Initially, the strike involved about 30,000 fasting inmates but shrunk to about 100 inmates by the time it was suspended. A federal judge had given authorities permission to feed inmates if it was necessary to save an inmate’s life — for instance, if an inmate became unconscious or incoherent, not knowing why they were fasting. Hayhoe said that officials did not have to resort to that measure, however, and as of Sept. 9, all strike participants were back to eating regular solid food. While the inmates have lost weight, they are in relatively good shape, Hayhoe said.

“We’re always concerned when our inmates should choose to undergo a hunger strike because it puts the inmate at risk and puts a huge burden on our staff to take care of them,” Hayhoe said. “We’re happy that this hunger strike has been suspended and that no inmates suffered serious harm or damage.”

About 80,000 prisoners are in solitary confinement in the U.S., according to the United Nations’ Office of the High Commissioner for Human Rights, and about 3,500 of them are part of the California prison system, said Jeffrey Callison, press secretary for the CDCR. Most of the inmates facing solitary confinement in California are being held in the Pelican Bay State Prison’s Security Housing Unit (SHU).

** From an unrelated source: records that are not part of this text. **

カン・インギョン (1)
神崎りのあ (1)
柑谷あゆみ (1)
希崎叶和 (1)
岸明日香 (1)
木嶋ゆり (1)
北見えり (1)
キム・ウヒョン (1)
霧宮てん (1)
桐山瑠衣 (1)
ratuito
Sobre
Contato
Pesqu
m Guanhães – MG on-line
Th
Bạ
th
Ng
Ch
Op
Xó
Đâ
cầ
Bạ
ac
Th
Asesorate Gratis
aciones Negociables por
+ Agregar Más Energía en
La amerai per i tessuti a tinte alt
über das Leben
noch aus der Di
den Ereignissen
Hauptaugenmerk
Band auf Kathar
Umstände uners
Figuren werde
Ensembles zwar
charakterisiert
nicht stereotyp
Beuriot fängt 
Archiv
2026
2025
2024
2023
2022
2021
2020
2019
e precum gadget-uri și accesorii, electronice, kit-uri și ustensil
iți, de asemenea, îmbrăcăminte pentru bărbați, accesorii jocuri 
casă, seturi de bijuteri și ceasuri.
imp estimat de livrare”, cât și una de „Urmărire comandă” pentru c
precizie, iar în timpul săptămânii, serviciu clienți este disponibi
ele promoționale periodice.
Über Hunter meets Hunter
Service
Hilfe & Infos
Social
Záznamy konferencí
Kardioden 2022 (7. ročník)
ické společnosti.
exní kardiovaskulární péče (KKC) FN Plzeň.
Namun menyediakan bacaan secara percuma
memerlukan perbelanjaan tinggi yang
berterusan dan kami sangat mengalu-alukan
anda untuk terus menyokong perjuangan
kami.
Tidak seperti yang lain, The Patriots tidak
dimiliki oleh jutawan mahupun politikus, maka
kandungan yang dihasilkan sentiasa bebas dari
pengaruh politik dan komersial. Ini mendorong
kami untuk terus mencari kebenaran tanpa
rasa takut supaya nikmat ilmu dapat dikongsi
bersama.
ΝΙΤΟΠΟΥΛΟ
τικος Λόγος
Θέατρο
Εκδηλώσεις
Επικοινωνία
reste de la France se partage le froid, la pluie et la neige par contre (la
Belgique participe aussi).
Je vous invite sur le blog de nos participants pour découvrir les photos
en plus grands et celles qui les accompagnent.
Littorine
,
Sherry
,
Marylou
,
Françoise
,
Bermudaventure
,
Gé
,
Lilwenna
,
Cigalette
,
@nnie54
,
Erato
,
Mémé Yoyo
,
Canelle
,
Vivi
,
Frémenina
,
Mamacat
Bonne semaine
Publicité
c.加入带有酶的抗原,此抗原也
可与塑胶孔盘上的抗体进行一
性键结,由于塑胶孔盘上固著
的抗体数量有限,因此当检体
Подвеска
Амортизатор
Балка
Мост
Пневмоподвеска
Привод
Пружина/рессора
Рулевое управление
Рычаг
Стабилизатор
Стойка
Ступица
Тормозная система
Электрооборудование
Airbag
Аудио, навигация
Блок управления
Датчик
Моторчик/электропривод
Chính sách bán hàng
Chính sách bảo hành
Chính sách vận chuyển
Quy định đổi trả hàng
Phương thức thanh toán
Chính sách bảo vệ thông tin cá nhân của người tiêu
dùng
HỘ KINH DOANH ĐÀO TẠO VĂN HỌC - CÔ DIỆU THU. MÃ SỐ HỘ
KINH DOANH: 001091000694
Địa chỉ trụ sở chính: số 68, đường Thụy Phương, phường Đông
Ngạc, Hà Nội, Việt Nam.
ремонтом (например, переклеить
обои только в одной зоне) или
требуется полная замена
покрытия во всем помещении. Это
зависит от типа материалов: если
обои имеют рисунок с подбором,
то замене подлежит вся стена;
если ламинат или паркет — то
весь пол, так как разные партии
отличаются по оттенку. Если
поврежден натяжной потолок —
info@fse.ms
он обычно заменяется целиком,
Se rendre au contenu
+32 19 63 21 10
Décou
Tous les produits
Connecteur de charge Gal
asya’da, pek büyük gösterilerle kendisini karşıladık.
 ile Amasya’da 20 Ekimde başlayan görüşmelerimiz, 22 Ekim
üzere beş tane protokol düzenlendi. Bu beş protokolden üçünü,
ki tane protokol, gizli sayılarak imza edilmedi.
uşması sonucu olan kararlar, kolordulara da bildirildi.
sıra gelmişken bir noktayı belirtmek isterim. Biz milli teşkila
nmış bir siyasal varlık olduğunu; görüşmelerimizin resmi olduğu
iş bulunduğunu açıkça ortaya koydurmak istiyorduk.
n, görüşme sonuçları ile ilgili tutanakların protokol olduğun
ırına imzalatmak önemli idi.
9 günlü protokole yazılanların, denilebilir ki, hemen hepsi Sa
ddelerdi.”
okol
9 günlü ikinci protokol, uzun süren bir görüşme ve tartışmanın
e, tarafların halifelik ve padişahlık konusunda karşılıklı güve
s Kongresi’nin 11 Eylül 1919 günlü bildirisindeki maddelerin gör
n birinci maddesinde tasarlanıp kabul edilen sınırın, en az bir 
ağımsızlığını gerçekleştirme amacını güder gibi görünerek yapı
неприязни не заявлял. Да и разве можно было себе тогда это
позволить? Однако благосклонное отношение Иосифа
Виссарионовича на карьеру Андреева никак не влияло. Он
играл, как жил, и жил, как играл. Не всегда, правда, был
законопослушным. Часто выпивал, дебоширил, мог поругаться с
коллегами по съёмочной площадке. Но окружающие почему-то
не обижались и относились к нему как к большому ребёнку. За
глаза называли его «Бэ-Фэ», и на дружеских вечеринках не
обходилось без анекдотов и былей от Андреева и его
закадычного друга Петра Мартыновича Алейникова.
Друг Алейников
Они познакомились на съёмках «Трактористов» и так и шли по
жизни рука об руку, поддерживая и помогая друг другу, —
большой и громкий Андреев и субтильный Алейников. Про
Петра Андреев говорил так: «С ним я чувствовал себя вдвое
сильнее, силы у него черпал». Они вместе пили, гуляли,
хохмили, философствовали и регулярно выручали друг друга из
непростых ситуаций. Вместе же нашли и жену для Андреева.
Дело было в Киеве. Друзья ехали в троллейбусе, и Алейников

Mother Jones reported that 1,198 people are being held there in an 11-foot-by-7-foot windowless cell, and about 400 of them have been in solitary confinement for more than a decade.

No agreement for system-wide reforms has been made as a result of the strike, according to prison rights groups; however, inmates at San Quentin and Calipatria State Prison reported verbal settlements with their wardens. Mother Jones reported that attorneys for the prisoners have filed a federal lawsuit against California Gov. Jerry Brown asking to end indefinite solitary detention and to initiate due process for prisoners before they’re confined to the SHU.

As the case unfolds over the next couple months, Hayhoe said that California Correctional Health Care Services will undergo an assessment on how the organization handled the hunger strikes to determine what the staff can do differently should another one occur.